Data extracted from a collection:
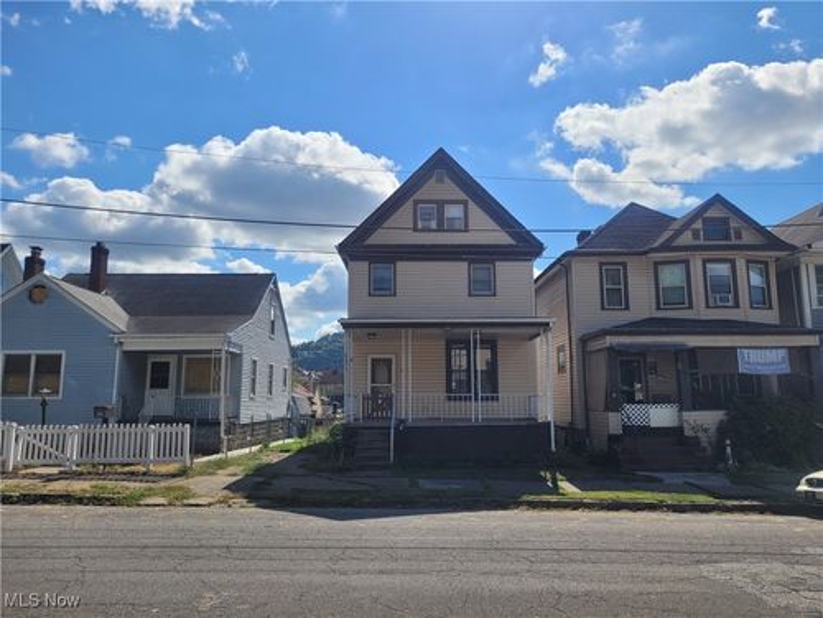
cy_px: 309
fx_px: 618
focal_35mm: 26
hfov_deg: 67.3
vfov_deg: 53.1
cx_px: 412
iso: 40
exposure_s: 1/3935
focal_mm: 5.4
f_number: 1.8
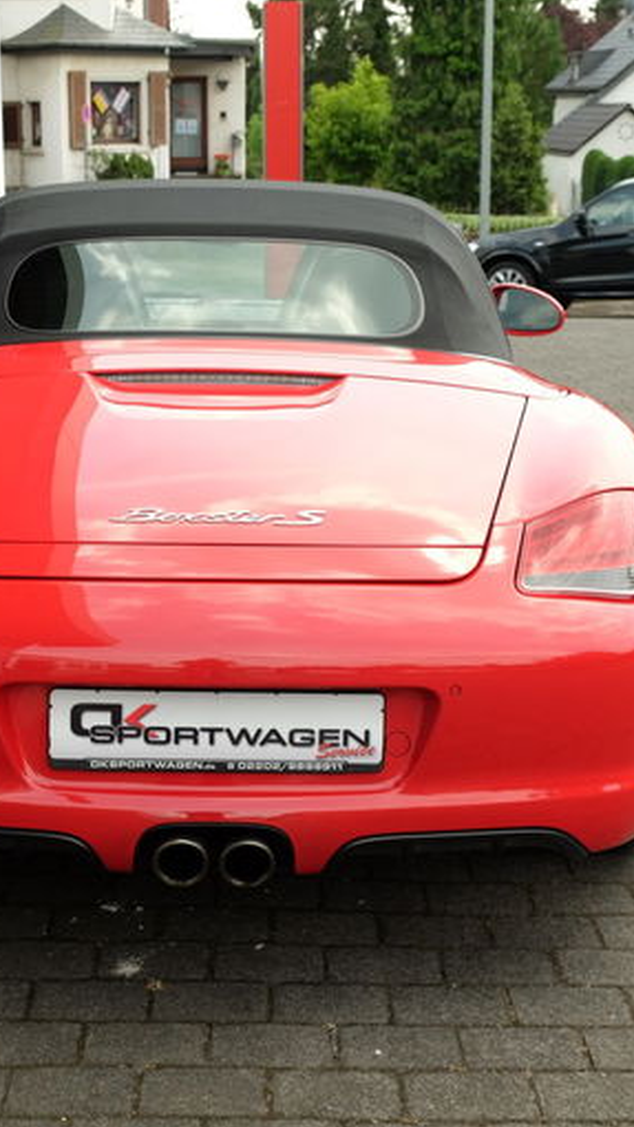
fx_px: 1793
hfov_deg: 20.0
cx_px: 214
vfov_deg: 34.9
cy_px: 564
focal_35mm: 60
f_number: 5.6
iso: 200
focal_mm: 25.4
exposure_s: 1/200
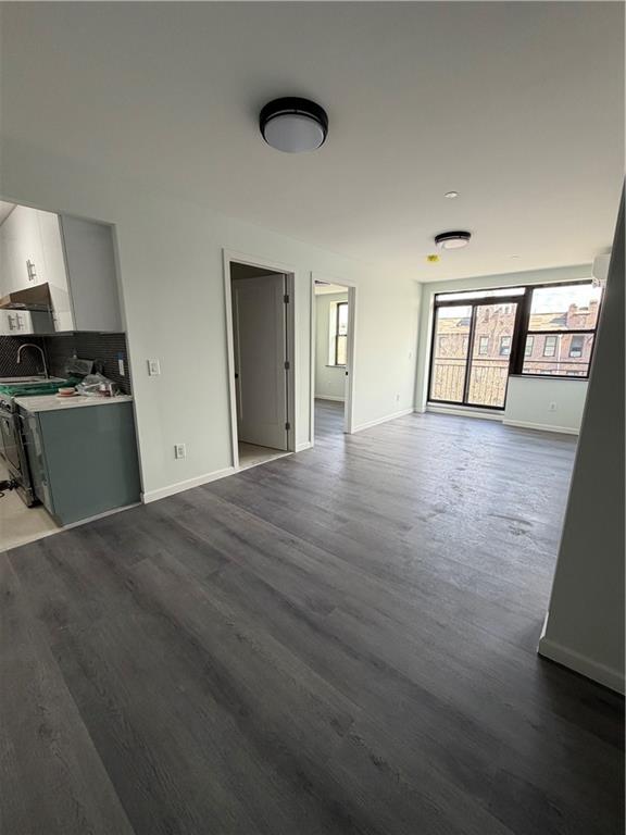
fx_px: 338
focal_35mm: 14
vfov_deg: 102.1
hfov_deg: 85.7
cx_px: 313
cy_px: 418
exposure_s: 1/120
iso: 160
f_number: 2.2
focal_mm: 2.22
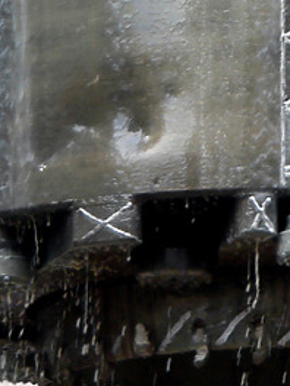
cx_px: 314
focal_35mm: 477
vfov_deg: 4.1
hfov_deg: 3.1
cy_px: -180
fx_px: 5328
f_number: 2.8
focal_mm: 23.3
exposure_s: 1/80
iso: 80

Task prompt ::
Only the lines from the beginning of the records up to and including the line with "hfov_deg: 85.7" should appear, exactly as they are, and no pictures.

Answer below ::
cy_px: 309
fx_px: 618
focal_35mm: 26
hfov_deg: 67.3
vfov_deg: 53.1
cx_px: 412
iso: 40
exposure_s: 1/3935
focal_mm: 5.4
f_number: 1.8
fx_px: 1793
hfov_deg: 20.0
cx_px: 214
vfov_deg: 34.9
cy_px: 564
focal_35mm: 60
f_number: 5.6
iso: 200
focal_mm: 25.4
exposure_s: 1/200
fx_px: 338
focal_35mm: 14
vfov_deg: 102.1
hfov_deg: 85.7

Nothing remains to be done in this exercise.